Among the many attractive facets of Dr. King's living is that he was full of hope. His hope had a deep tap-root that weathered many a storm. This tap-root of hope was his two-fold belief in the presence of the divine in every human soul and in the moral universe that is always bending toward justice, truth, and "the right." That two-fold belief meant that he never let despair seduce him into giving up his hope. He was energized by an unconquerable belief that we can change.

Another believer in the divinity of the human soul, John O'Donohue, said, "If you cash out what it means to have a soul, it means that your identity is not equivalent to your biography." For Dr. King, the identity of each of us human beings is not equivalent to our biography of the evil trinity of racism, classism, and militarism. We can change.

And so, Dr. King said, "I have the audacity to believe that peoples everywhere can have three meals a day for their bodies, education and culture for their minds, and dignity, equality and freedom for their spirits. I believe that what self-centered people have torn down, people who are other-centered can build up."

All of this will not happen willy nilly of course. God uses our exertion to bend the arc. As Frederick Douglass told us, "Power concedes nothing without a demand." We have a responsibility to make those demands buoyed by the hope that we can avoid spiritual death and economic oppression as individuals and as a people.

Dr. King believed that all of us must evolve spiritually. He often noted that our souls must grow to keep pace with the advances in material, economic, and technological powers. Soul progress has not kept up with scientific progress. He lived his life dedicated to teaching us that "our moral and spiritual 'lag' must be redeemed. When scientific power outruns moral power, we end up with guided missiles and misguided men ['and women,' Dr. King would have added today]." (Where Do We Go From Here? Chaos or Community?, p. 183)

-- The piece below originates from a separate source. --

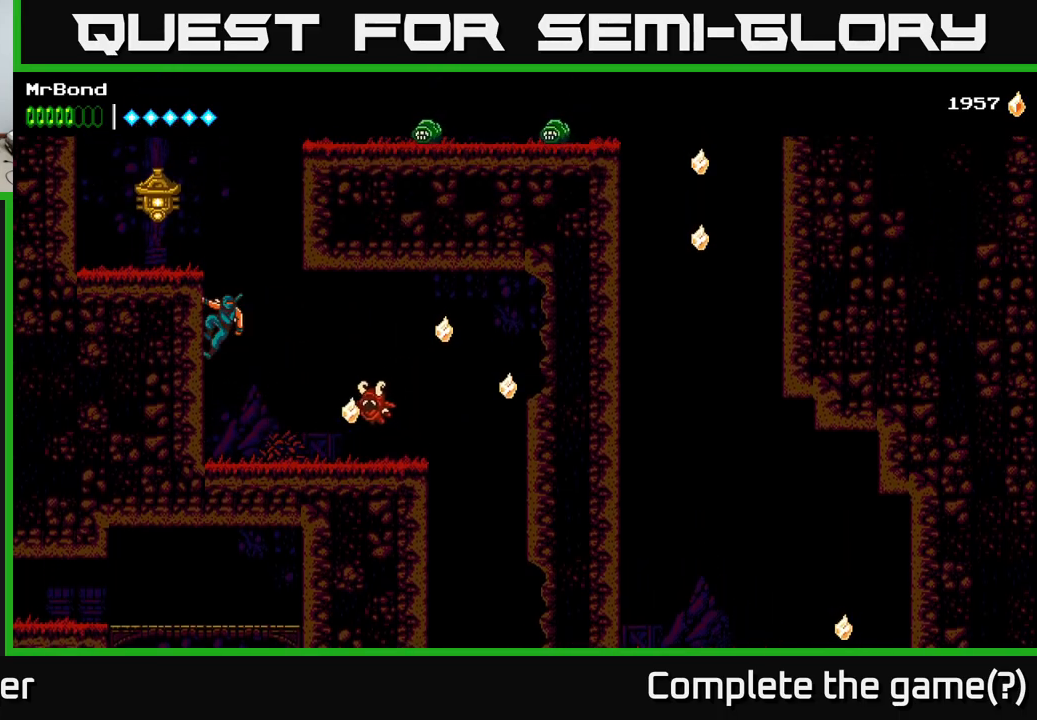
{"buttons": [], "right_stick": "center", "events": [[17, "A", "down"], [184, "X", "down"], [250, "A", "up"], [350, "X", "up"], [484, "DPAD_LEFT", "up"]]}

He believed that acts of mercy must be threshold to lives of justice, where compassion is radicalized. "We are called to play the Good Samaritan on life's roadside; but that will be only an initial act. One day the whole Jericho Road must be transformed so that men and women will not be beaten and robbed as they make their journey through life. True compassion is more than flinging a coin to a beggar; it understands that an edifice which produces beggars needs restructuring. (Ibid., p. 198)

And so, on this first day after Martin Luther King, Jr. Day, 2014, let us recommit ourselves to Dr. King's agenda of both spiritual evolution and action. Let us develop spiritual practices that lead our consciences to be awakened, our souls mature, our spirituality oriented to justice, peace, and inclusion. Let us keep alive in our minds those greats who never gave up hope in the human soul, the morality of God's universe, and who believed that evil is not our true nature. Nelson Mandela said: "Like slavery and apartheid, poverty is not natural. It is human-made and it can be overcome and eradicated by the actions of human beings."

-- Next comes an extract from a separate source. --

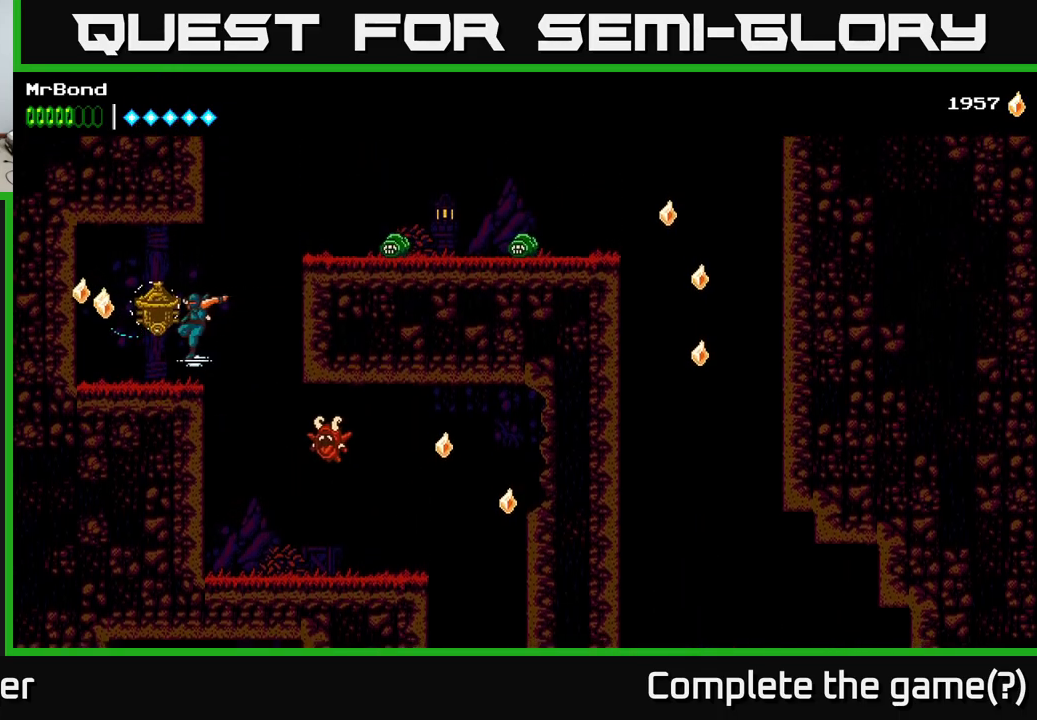
{"buttons": ["A", "X", "DPAD_RIGHT"], "right_stick": "center", "events": [[34, "DPAD_RIGHT", "down"], [184, "A", "down"], [367, "X", "down"]]}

In my faith community we are adopting a two-fold strategy for living into Dr. King's dream, which we understand to be the dream of God, of Jesus, and of all prophets. We are learning about two things for spiritual maturation and effective action: we are learning more about mindfulness (some call it contemplation, meditation, prayer) as well as about economic justice. We are offering a variety of education and practical opportunities to grow in our practices of contemplation and we are reading as one parish Robert Reich's book, Beyond Outrage; What Has Gone Wrong With Our Economy and Our Democracy And How To Fix It.

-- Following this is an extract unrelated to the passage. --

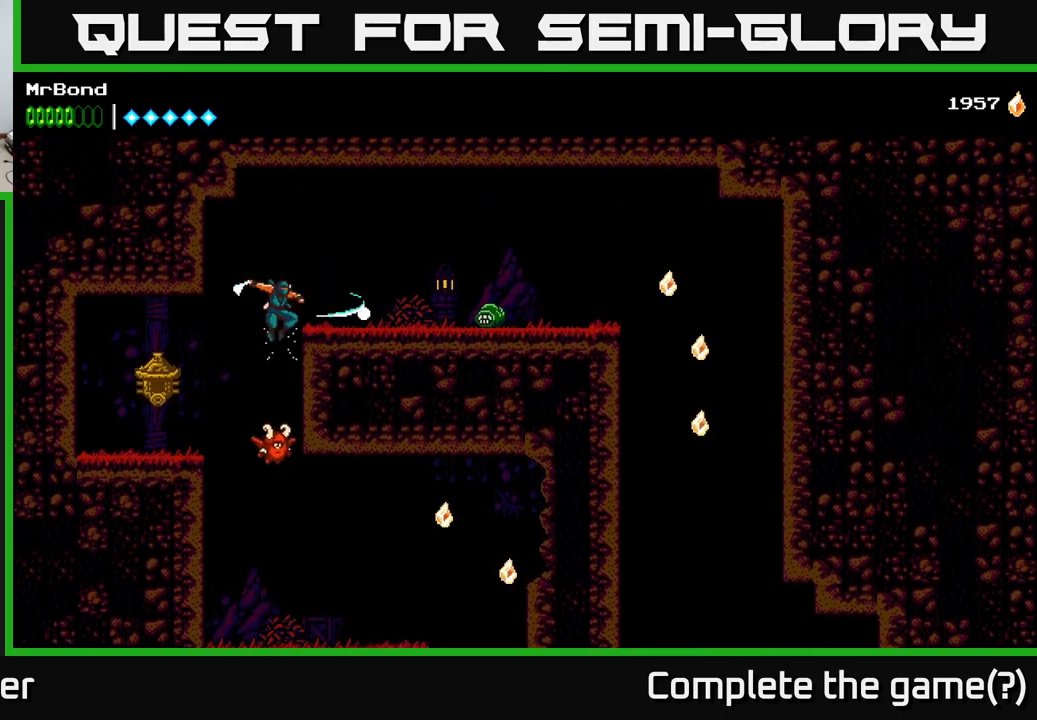
{"buttons": ["X", "DPAD_DOWN", "DPAD_RIGHT"], "right_stick": "center", "events": [[17, "X", "up"], [134, "X", "down"], [150, "A", "up"], [250, "X", "up"], [450, "DPAD_DOWN", "down"], [500, "X", "down"]]}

Whatever we do, let us remember that it is Interconnectedness in Love that leads us. "The universe is so structured that things go awry if we are not diligent in our cultivation of the other-regarding dimension of life. 'I' cannot reach fulfillment without 'thou.' The self cannot be self without other selves.... all life is interrelated. The agony of the poor impoverishes the rich; the betterment of the poor enriches the rich. We are inevitably our brother's keeper because we are our brother's brother. Whatever affects one directly affects all indirectly." (Ibid., pp. 190-191)

Dr. King would have us make tangible his conviction that it is in Interconnectedness in Love that we discover that "our deepest sense of morality harmonizes with our self-interest."